Esa supuesta capitalización fue más bien "una descapitalización porque las empresas extranjeras utilizaron las riquezas naturales en su propio beneficio y no los de la nación", agregó Morales.

Sánchez de Lozada y Quiroga serán enjuiciados junto a tres exministros que también estarían involucrados en la concesión irregular de 53 contratos entre los años 1996 y 2002, los cuales entregaban a las multinacionales la propiedad de hidrocarburos como el gas y el petróleo, las principales fuentes de producción de Bolivia.

Entre las empresas firmantes se encuentran Repsol, la brasileña Petrobras, la francesa Total y la británica BG. Cuando Morales asumió el poder en 2006 ordenó anular todos esos convenios y obligó a las compañías extranjeras convertirse en operadoras asociadas a la estatal Yacimientos Petrolíferos Fiscales Bolivianos (YPFB).

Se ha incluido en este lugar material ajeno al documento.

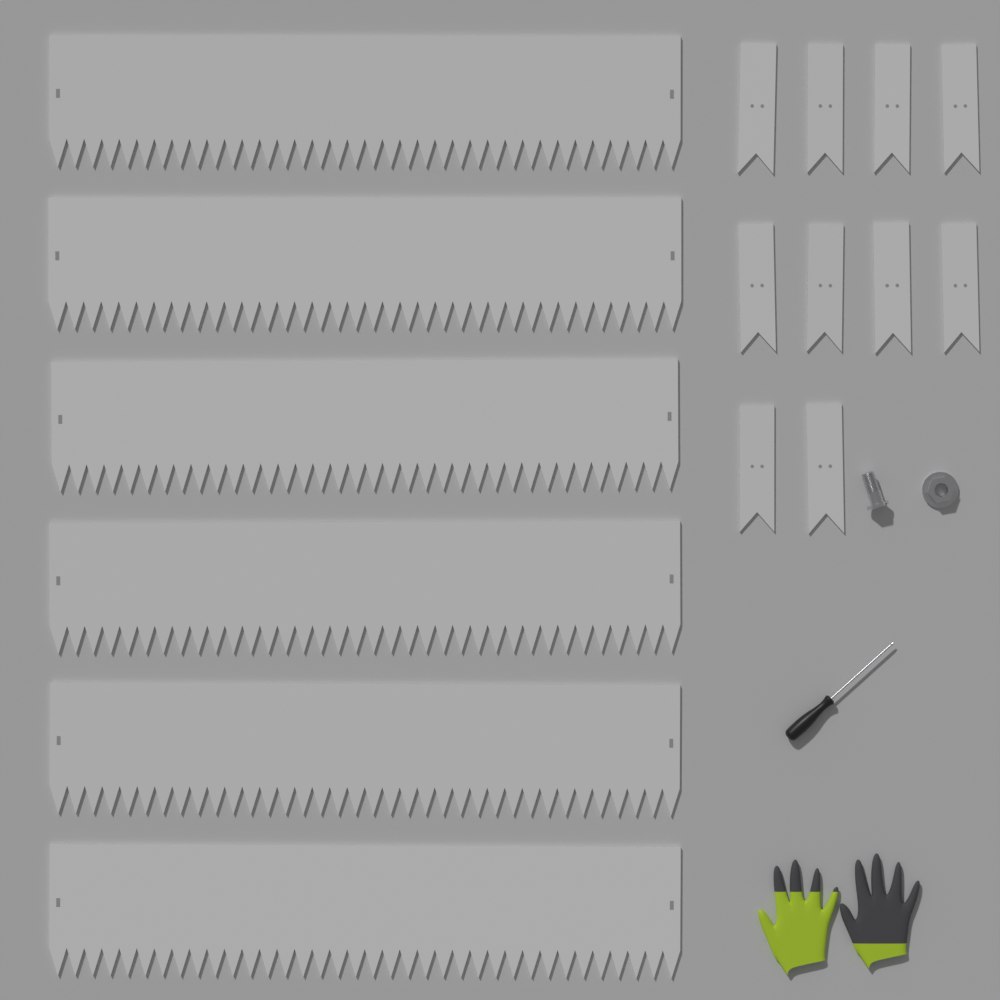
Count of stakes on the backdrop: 10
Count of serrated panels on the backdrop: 6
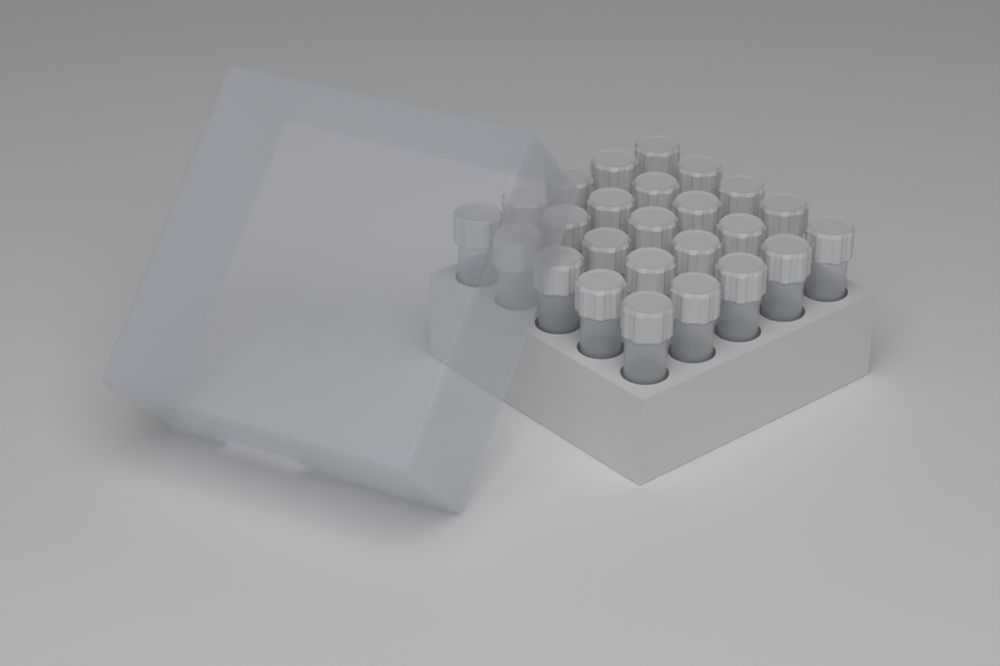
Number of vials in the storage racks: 25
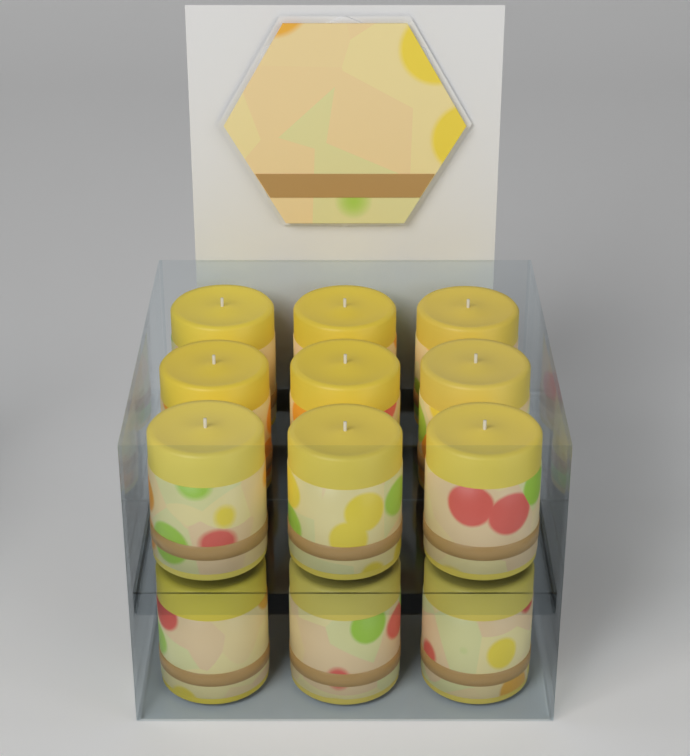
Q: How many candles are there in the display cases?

Durante ese tiempo, Bolivia recibía unos 220 millones de dólares anuales (161 millones de euros) por la producción de hidrocarburos, cifra que se multiplicó a partir de 2006 con el nuevo plan de nacionalización de recursos naturales puesto en marcha por el gobierno socialista, aseguró el mandatario.

Según Morales, desde enero de 2006 los ingresos por la explotación de gas y petróleo han alcanzado los 3.600 millones de dólares (2.646 millones de euros) anuales, lo que ha permitido que las reservas internacionales crezcan desde los 1.700 millones de dólares (1.249 millones de euros) hasta los 11.000 millones de dólares (8.087 millones de euros).